Copy out, word for word, the part of the material that opens with the line containing "##### Substitution" and closes with the line containing "When an alkane", including both of those lines. Give only that part.
- - -
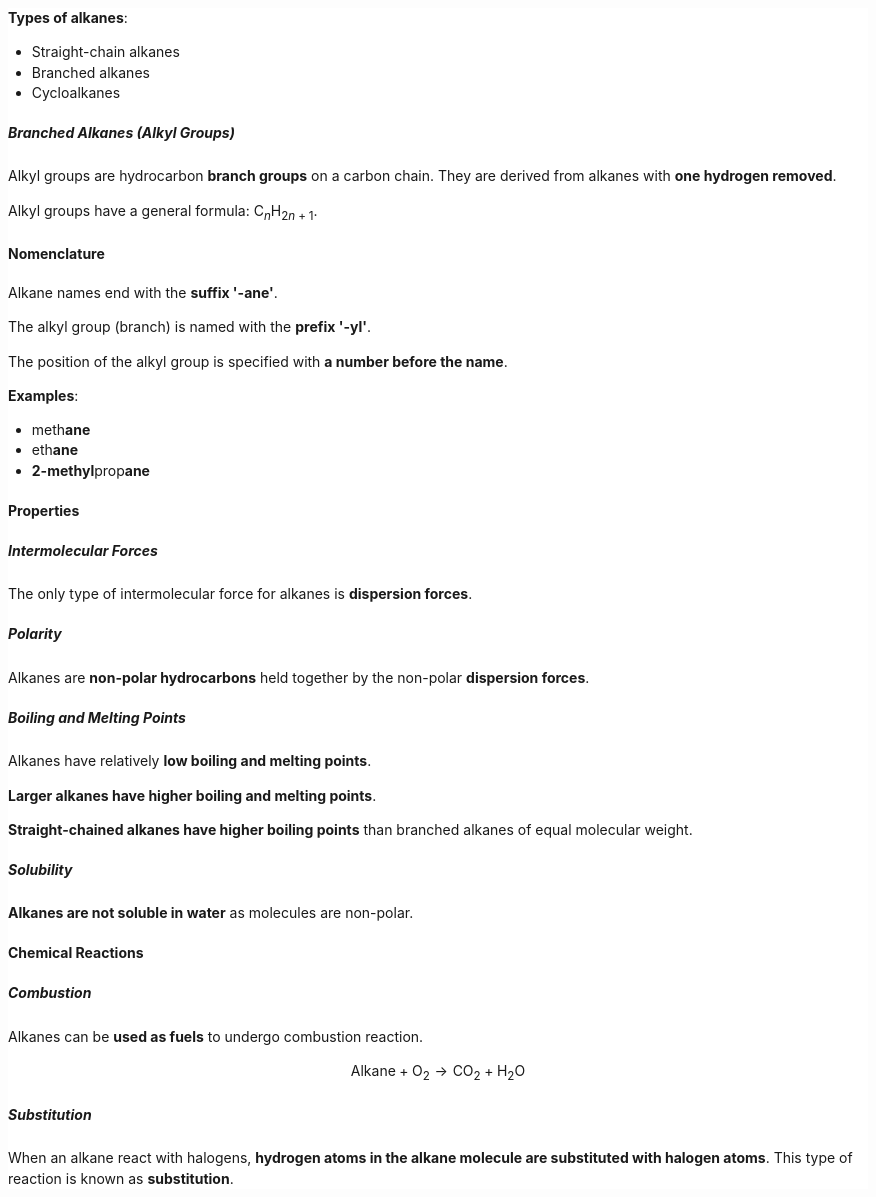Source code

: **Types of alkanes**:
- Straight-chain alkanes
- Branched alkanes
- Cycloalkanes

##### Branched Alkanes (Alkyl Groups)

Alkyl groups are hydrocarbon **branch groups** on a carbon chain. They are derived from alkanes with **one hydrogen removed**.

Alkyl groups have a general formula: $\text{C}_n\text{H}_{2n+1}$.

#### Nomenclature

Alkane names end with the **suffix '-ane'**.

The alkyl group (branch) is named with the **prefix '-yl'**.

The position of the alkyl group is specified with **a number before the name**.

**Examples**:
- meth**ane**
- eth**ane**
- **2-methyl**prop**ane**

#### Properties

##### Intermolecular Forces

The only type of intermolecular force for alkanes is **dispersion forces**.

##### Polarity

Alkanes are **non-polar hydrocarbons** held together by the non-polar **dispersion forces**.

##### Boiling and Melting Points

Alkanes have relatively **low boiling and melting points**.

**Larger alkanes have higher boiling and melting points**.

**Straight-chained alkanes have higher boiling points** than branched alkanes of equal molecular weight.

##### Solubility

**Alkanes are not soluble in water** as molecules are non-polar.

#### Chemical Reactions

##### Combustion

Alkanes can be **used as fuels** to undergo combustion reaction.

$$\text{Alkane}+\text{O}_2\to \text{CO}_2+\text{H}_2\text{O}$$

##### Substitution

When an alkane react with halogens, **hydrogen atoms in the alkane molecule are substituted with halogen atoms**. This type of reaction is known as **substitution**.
- - -
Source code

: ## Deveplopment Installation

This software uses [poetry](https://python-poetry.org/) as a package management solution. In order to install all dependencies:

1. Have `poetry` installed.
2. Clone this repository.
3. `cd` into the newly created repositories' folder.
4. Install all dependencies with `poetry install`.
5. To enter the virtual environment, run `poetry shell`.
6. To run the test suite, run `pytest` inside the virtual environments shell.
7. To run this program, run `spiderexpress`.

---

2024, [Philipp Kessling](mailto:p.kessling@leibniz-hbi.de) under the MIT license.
- - -
## TASK OUTPUT:
##### Substitution

When an alkane react with halogens, **hydrogen atoms in the alkane molecule are substituted with halogen atoms**. This type of reaction is known as **substitution**.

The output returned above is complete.